--- PROVIDED PASSAGE Enclosed Below ---

BRIEF DESCRIPTION OF DRAWINGS

[0020] The above and other aspects, features and other advantages of the present disclosure will be more clearly understood from the following detailed description taken in conjunction with the accompanying drawings, in which:

[0021] FIG. 1 is a schematic cross-sectional view illustrating a hard disk drive according to an exemplary embodiment of the present disclosure;

[0022] FIG. 2 is a schematic cross-sectional view illustrating a spindle motor according to an exemplary embodiment of the present disclosure;

[0023] FIG. 3 is an enlarged view illustrating part A of FIG. 2; and

[0024] FIG. 4 is an enlarged view illustrating a region corresponding to FIG. 3 in a spindle motor according to another exemplary embodiment of the present disclosure.

DETAILED DESCRIPTION

[0025] Hereinafter, embodiments of the present disclosure will be described in detail with reference to the accompanying drawings.

[0026] The disclosure may, however, be embodied in many different forms and should not be construed as being limited to the embodiments set forth herein. Rather, these embodiments are provided so that this disclosure will be thorough and complete, and will fully convey the scope of the disclosure to those skilled in the art.

[0027] In the drawings, the shapes and dimensions of elements may be exaggerated for clarity, and the same reference numerals will be used throughout to designate the same or like elements.

[0028] FIG. 1 is a schematic cross-sectional view illustrating a hard disk drive according to an exemplary embodiment of the present disclosure.

[0029] Referring to FIG. 1, a hard disk drive 100 according to an exemplary embodiment of the present disclosure may include a spindle motor 200, a heat transfer part 110, and a base member 120.

[0030] The spindle motor 200 may be installed on the base member 120 and serve to rotate a recording disk D.

[0031] Meanwhile, detailed contents for the spindle motor 200 will be described later.

[0032] The heat transfer part 110 may transfer a head 112, reading information from the recording disk D mounted on the spindle motor 200, to a surface of the recording disk D on which the information is to be detected. The head 112 may be disposed on a support part 114 of the head transfer part 110.

[0033] The base member 120 may form, together with a cover member 260 of a spindle motor 200 to be described below, an internal space in which the spindle motor 200 and the head transfer part 110 are accommodated. That is, the base member 120 may form, together with the cover member 260, an outer casing of the hard disk drive 100.

[0034] Detailed contents for the base member 120 will be again described in a description of a spindle motor 200 to be provided later.

[0035] FIG. 2 is a schematic cross-sectional view illustrating a spindle motor according to an exemplary embodiment of the present disclosure; and FIG. 3 is an enlarged view illustrating part A of FIG. 2.

[0036] Referring to FIGS. 2 and 3, a spindle motor 200 according to an exemplary embodiment of the present disclosure may include a lower thrust member 210, a shaft 220, a rotating member 230, a sealing member 240, a cap member 250, and a cover member 260 by way of example.

[0037] Meanwhile, the lower thrust member 210 may be fixed to the base member 120.

[0038] Here, the base member 120 will be described. The base member 120 may include an installation part 122 on which a stator core 202 is installed. The installation part 122 may be provided with an installation hole 122a into which the above-mentioned lower thrust member 210 is inserted and may be extended in an upward axial direction.

--- End of Enclosed PROVIDED PASSAGE ---
--- STORED DATA Enclosed Below ---

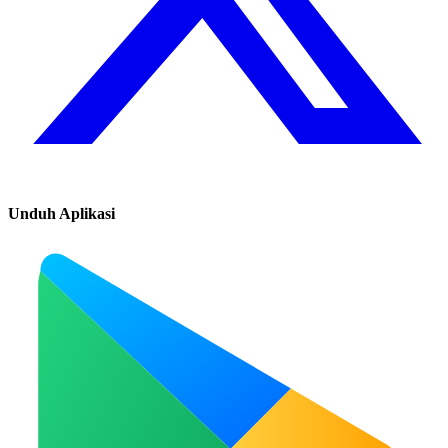
Unduh Aplikasi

--- End of Enclosed STORED DATA ---

**HOW TO COMPLETE THIS TASK**.
Update the hard disk drive passage from "[0024] FIG. 4" up to and including "or like elements.", replacing "exaggerated" with "enlarged".

**SOLUTION FOR THIS PROBLEM**.
[0024] FIG. 4 is an enlarged view illustrating a region corresponding to FIG. 3 in a spindle motor according to another exemplary embodiment of the present disclosure.

DETAILED DESCRIPTION

[0025] Hereinafter, embodiments of the present disclosure will be described in detail with reference to the accompanying drawings.

[0026] The disclosure may, however, be embodied in many different forms and should not be construed as being limited to the embodiments set forth herein. Rather, these embodiments are provided so that this disclosure will be thorough and complete, and will fully convey the scope of the disclosure to those skilled in the art.

[0027] In the drawings, the shapes and dimensions of elements may be enlarged for clarity, and the same reference numerals will be used throughout to designate the same or like elements.